Job item >> Please present the records between the lines holding "How many lines are shown in the chart?" and "True or false: 층 has a value of 0.3 at 2.", inclusive, as a Markdown table with the columns Row and Content, skipping blank lines and leaving out the pictures.

(Data extracts Opens)

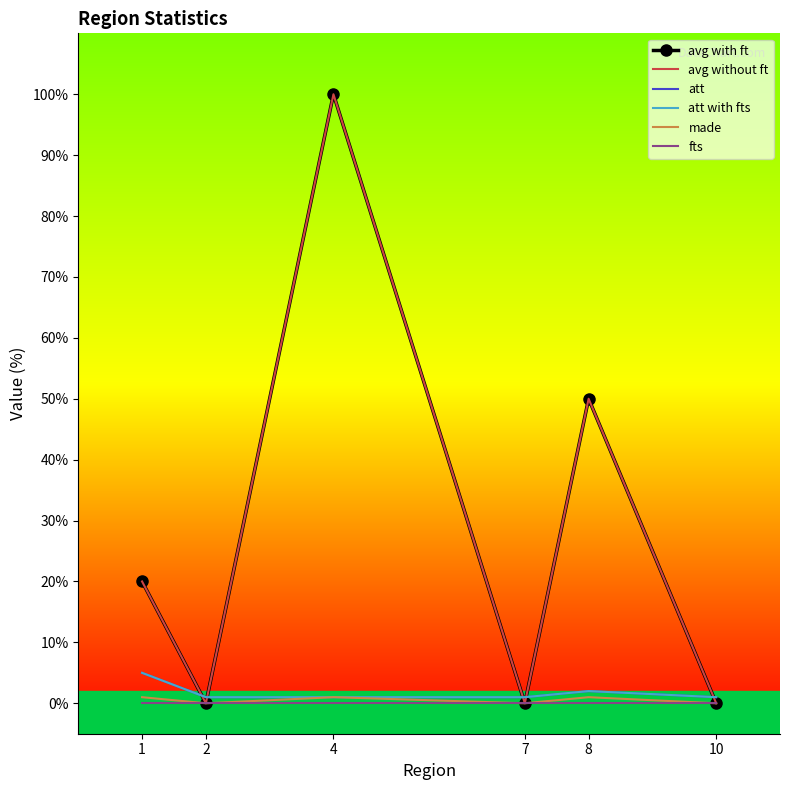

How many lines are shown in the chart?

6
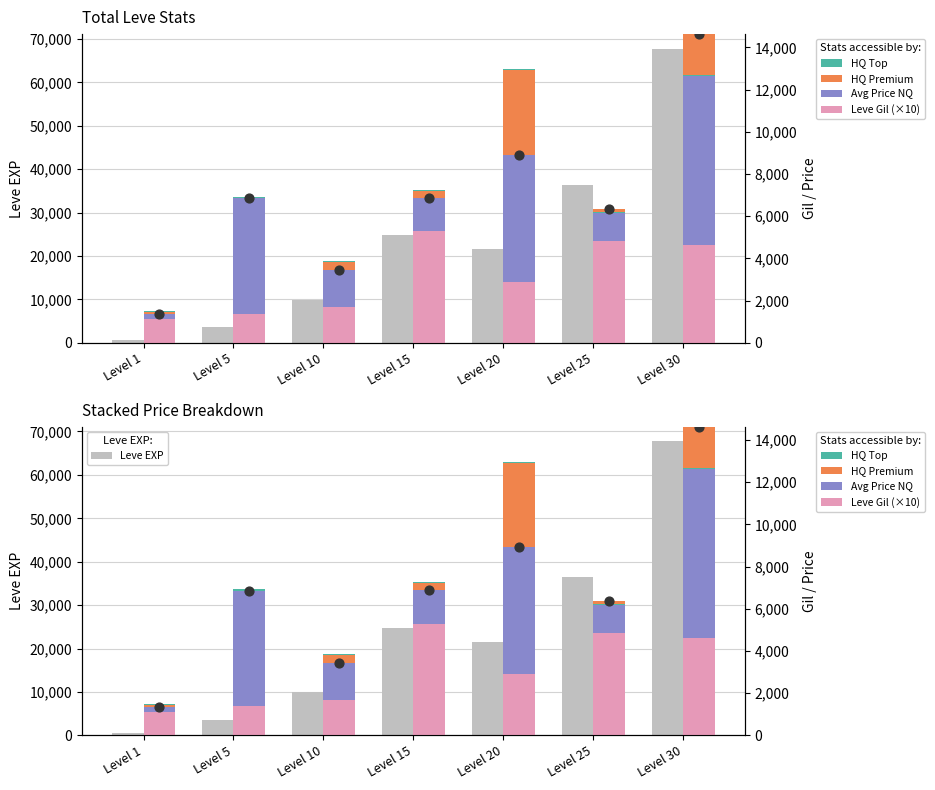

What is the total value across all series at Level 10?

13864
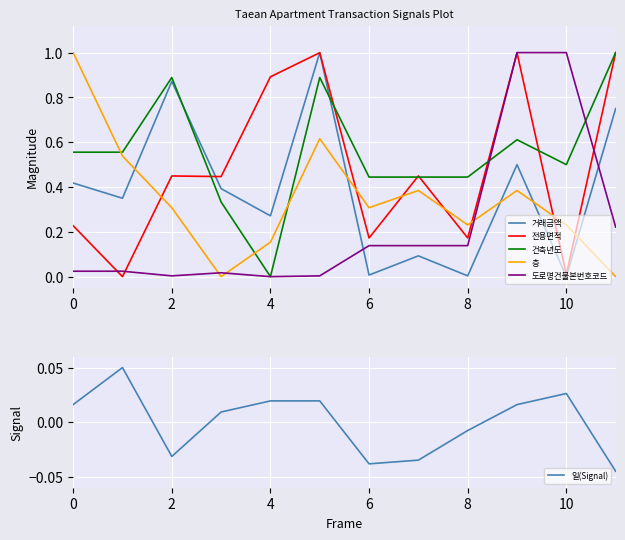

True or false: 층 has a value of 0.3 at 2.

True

(Data extracts Closes)
(Data extracts Opens)

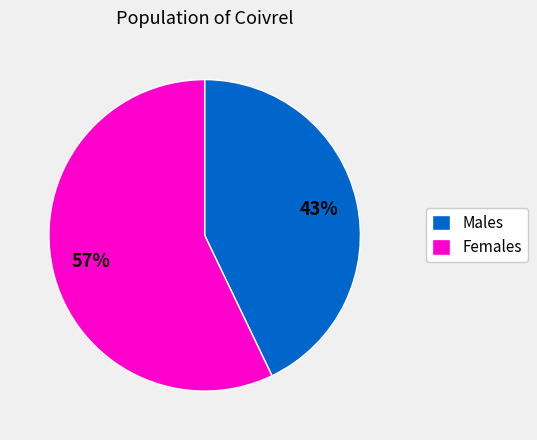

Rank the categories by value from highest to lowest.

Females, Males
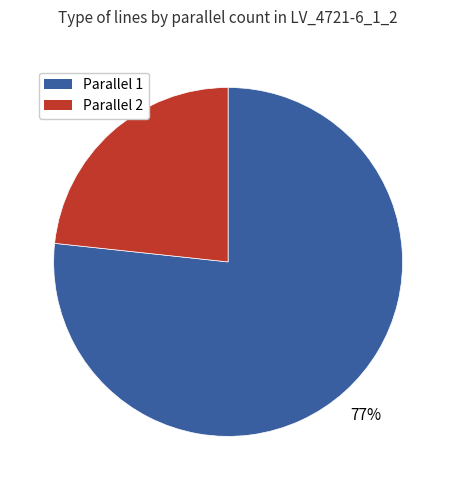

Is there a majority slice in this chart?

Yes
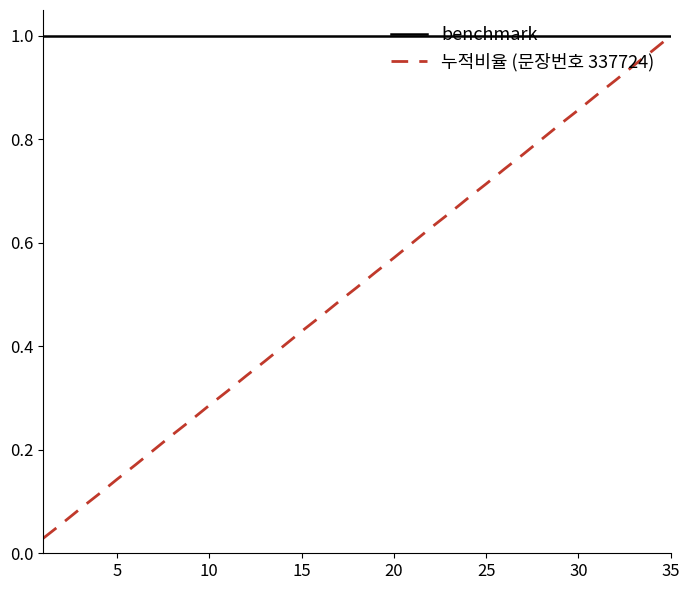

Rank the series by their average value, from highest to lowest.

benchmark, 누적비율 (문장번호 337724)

(Data extracts Closes)
(Data extracts Opens)

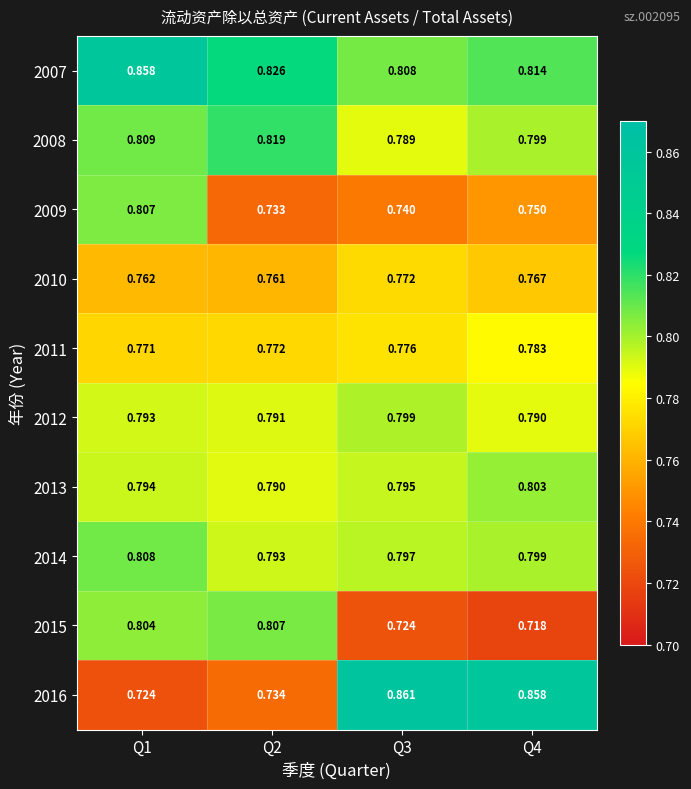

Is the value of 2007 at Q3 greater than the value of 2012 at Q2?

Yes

(Data extracts Closes)

Exercise answer >>
| Row | Content |
|---|---|
| 1 | How many lines are shown in the chart? |
| 2 | 6 |
| 3 | What is the total value across all series at Level 10? |
| 4 | 13864 |
| 5 | True or false: 층 has a value of 0.3 at 2. |